For the sake of our predictive modeling, data after year 2016 will be removed.
brew_before_2016 <- brewing_materials %>%
filter(year < 2016)
brew_before_2016
## # A tibble: 480 x 5
## year month type month_prior_year month_current
## <dbl> <dbl> <chr> <dbl> <dbl>
## 1 2008 1 Malt and malt products 365300134 374165152
## 2 2008 1 Rice and rice products 81050102 72402143
## 3 2008 1 Barley and barley products 2362162 3800844
## 4 2008 1 Wheat and wheat products 1195381 1177186
## 5 2008 1 Sugar and syrups 83664091 78358212
## 6 2008 2 Malt and malt products 350035966 355687578
## 7 2008 2 Rice and rice products 75004651 66061597
## 8 2008 2 Barley and barley products 2573584 3236714
## 9 2008 2 Wheat and wheat products 1074183 1240983
## 10 2008 2 Sugar and syrups 86331629 80188744
## # ... with 470 more rows
brew_before_2016 %>%
ggplot(aes(month_prior_year, month_current, color = type)) +
geom_point() +
scale_x_log10() +
scale_y_log10() +
labs(x = "monthly barrels prior year",
y = "monthly barrels current year",
title = "Monthly Barrels between Current and Prior Year")
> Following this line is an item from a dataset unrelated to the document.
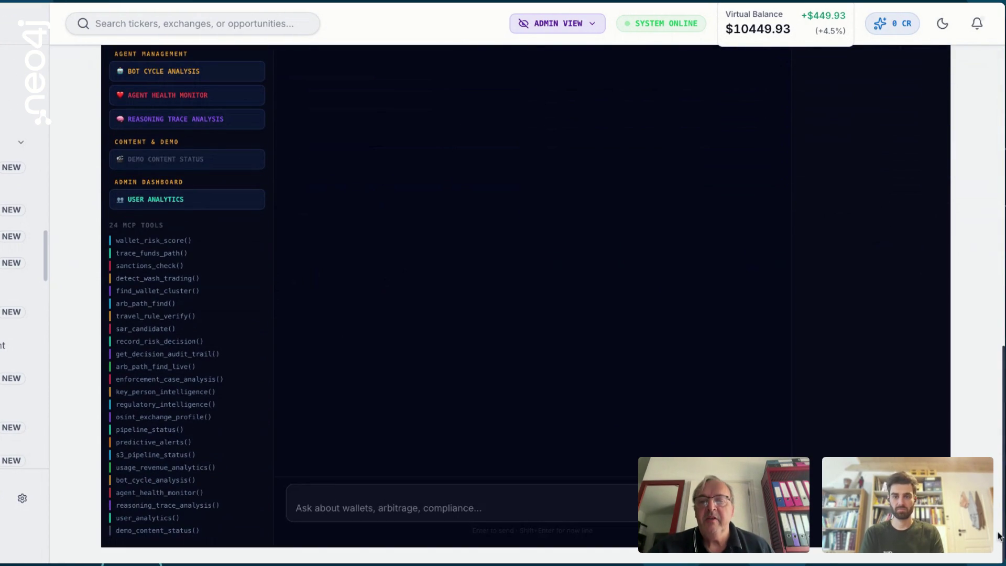
drag(998, 535, 983, 209)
The relationship between current and prior monthly barrel is almost log-linear.
Below a LASSO model will be built to predict month_current
.
- Split the data:
set.seed(2022)
brew_spl <- brew_before_2016 %>%
initial_split(strata = "month")
brew_train <- training(brew_spl)
brew_test <- testing(brew_spl)
brew_boots <- bootstraps(brew_train, times = 1000, strata = "month")
brew_boots
## # Bootstrap sampling using stratification
## # A tibble: 1,000 x 2
## splits id
## <list> <chr>
## 1 <split [360/135]> Bootstrap0001
## 2 <split [360/132]> Bootstrap0002
## 3 <split [360/128]> Bootstrap0003
## 4 <split [360/128]> Bootstrap0004
## 5 <split [360/135]> Bootstrap0005
## 6 <split [360/144]> Bootstrap0006
## 7 <split [360/135]> Bootstrap0007
## 8 <split [360/139]> Bootstrap0008
## 9 <split [360/131]> Bootstrap0009
## 10 <split [360/132]> Bootstrap0010
## # ... with 990 more rows
- Create the recipe:
brew_rec <- recipe(month_current ~ ., data = brew_train) %>%
step_mutate(type = factor(type)) %>%
step_log(month_prior_year, month_current, base = 10) %>%
step_dummy(all_nominal_predictors())
- Set up the LASSO spec:
brew_spec <- linear_reg(penalty = tune(), mixture = 1) %>%
set_mode("regression") %>%
set_engine("glmnet")
- Set up the workflow:
brew_wf <- workflow() %>%
add_model(brew_spec) %>%
add_recipe(brew_rec)
- Tune the model:
brew_res <- brew_wf %>%
tune_grid(
brew_boots,
grid = crossing(
penalty = 10 ^ seq(-7, -0.5, 0.5)
),
control = control_grid(save_pred = T,
save_workflow = T)
)
autoplot(brew_res)
- Finalize the workflow:
brew_last_fit <- brew_wf %>%
finalize_workflow(select_best(brew_res, "rmse")) %>%
last_fit(brew_spl)
brew_last_fit %>%
collect_metrics()
## # A tibble: 2 x 4
## .metric .estimator .estimate .config
## <chr> <chr> <dbl> <chr>
## 1 rmse standard 0.142 Preprocessor1_Model1
## 2 rsq standard 0.969 Preprocessor1_Model1
brew_last_fit %>%
collect_predictions() %>%
ggplot(aes(month_current, .pred)) +
geom_point() +
geom_abline(size = 2, color = "grey50", lty = 2)
The LASSO does have a good prediction, but one thing to keep in mind is that the predictions are on log10 scale.